[Stored data]
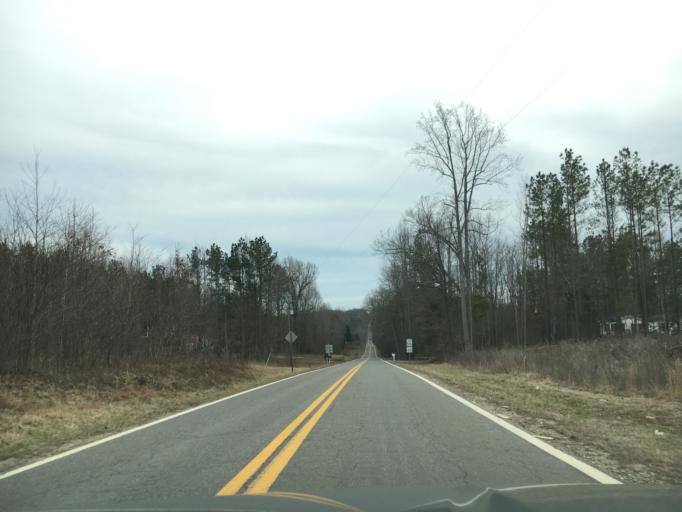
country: US
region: Virginia
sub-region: Charlotte County
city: Charlotte Court House
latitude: 37.0739
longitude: -78.7237
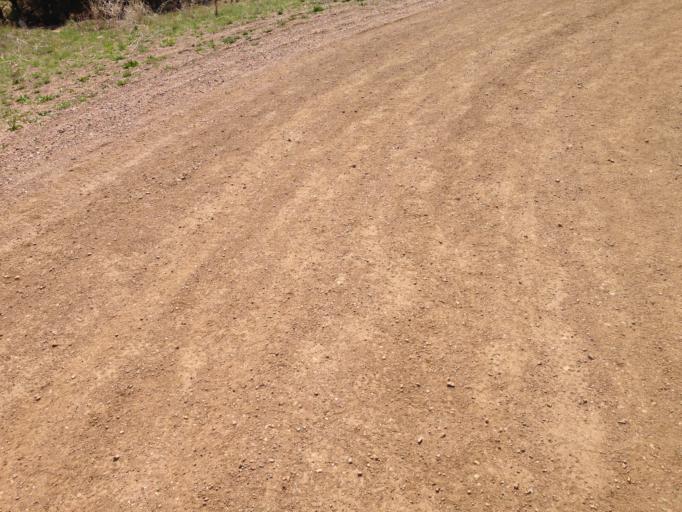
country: US
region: Colorado
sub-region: Boulder County
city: Boulder
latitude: 39.9268
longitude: -105.2728
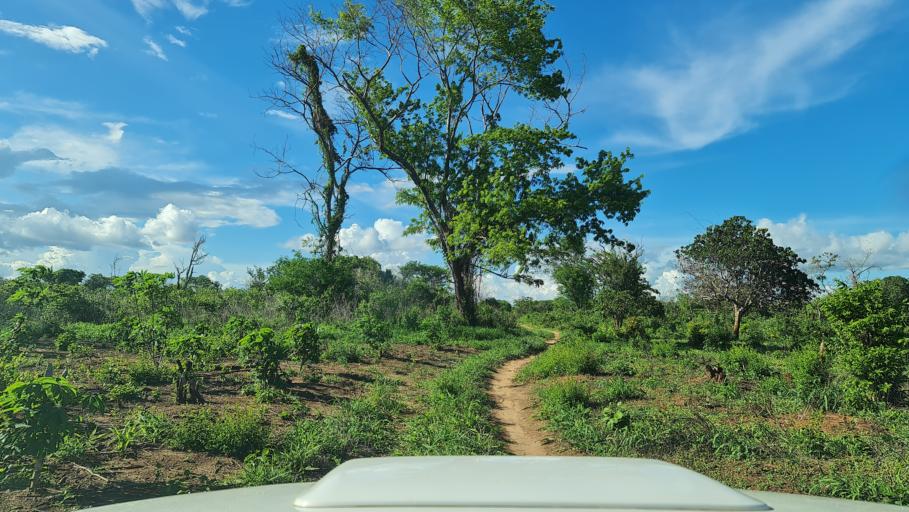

#### Exercise directions
Lay out the lines of the listing above as a numbered list, omitting blank lines and the pictures.

#### In response
1. country: US
2. region: Virginia
3. sub-region: Charlotte County
4. city: Charlotte Court House
5. latitude: 37.0739
6. longitude: -78.7237
7. country: US
8. region: Colorado
9. sub-region: Boulder County
10. city: Boulder
11. latitude: 39.9268
12. longitude: -105.2728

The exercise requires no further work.